#### Exercise
Nothing outside the range below should be printed. Output exactly the lines from the line with "Vous trouverez ici" to the line with "Attitude is everything", both included.

*** Stored data ***

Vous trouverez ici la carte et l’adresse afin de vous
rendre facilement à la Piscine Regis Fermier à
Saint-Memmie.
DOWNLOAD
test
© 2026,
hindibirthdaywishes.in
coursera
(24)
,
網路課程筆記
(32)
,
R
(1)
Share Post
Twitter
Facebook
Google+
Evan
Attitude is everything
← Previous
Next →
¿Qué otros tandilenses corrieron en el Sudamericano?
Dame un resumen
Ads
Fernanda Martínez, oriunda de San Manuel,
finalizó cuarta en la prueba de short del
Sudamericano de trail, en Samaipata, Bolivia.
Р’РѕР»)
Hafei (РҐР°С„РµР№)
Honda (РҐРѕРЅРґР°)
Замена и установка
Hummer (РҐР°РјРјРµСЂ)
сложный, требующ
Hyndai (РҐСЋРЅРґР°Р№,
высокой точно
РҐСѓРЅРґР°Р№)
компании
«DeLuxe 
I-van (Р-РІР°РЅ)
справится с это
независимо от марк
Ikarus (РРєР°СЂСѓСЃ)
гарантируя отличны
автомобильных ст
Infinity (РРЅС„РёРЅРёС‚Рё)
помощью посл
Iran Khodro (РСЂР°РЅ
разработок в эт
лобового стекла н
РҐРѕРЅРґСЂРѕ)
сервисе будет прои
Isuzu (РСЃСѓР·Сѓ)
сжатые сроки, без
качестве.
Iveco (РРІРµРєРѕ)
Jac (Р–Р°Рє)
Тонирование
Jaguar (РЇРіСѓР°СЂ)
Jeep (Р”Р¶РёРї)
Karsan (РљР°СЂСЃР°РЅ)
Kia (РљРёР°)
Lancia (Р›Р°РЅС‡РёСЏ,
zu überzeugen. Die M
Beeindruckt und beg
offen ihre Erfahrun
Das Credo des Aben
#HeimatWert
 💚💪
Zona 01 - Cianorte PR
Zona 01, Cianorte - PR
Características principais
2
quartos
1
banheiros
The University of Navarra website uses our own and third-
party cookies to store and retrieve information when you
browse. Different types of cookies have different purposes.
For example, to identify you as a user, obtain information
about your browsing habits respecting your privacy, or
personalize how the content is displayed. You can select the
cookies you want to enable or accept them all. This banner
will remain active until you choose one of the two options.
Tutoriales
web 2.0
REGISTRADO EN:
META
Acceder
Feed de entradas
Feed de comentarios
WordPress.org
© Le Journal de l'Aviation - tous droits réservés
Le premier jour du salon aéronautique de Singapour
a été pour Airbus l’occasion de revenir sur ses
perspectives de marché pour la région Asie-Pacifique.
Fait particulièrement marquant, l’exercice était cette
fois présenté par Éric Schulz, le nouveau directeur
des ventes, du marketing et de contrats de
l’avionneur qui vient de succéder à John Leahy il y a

*** End of Stored data ***
*** Stored data ***

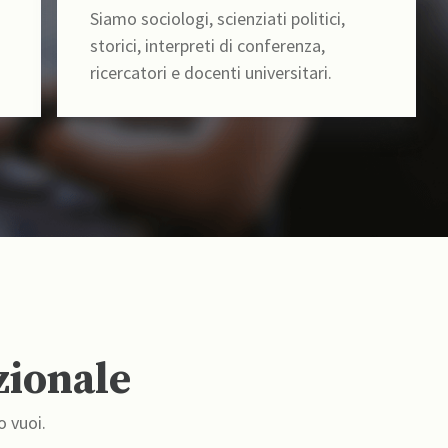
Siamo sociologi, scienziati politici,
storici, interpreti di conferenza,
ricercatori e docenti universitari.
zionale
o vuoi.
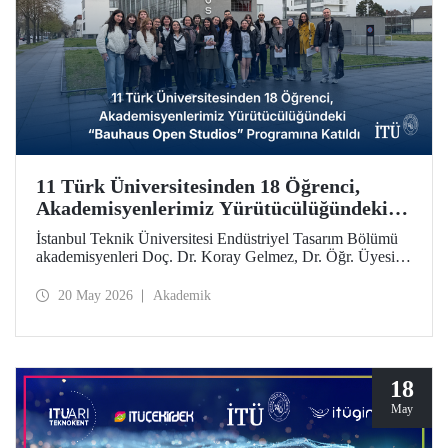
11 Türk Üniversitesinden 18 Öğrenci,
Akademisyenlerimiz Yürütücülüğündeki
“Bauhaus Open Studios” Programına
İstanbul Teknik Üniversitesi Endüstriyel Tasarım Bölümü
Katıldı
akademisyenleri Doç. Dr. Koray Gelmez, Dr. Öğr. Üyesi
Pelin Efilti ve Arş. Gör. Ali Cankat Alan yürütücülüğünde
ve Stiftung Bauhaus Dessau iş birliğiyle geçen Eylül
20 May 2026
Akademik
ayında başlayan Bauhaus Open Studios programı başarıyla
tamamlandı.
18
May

*** End of Stored data ***

#### Response to this exercise
Vous trouverez ici la carte et l’adresse afin de vous
rendre facilement à la Piscine Regis Fermier à
Saint-Memmie.
DOWNLOAD
test
© 2026,
hindibirthdaywishes.in
coursera
(24)
,
網路課程筆記
(32)
,
R
(1)
Share Post
Twitter
Facebook
Google+
Evan
Attitude is everything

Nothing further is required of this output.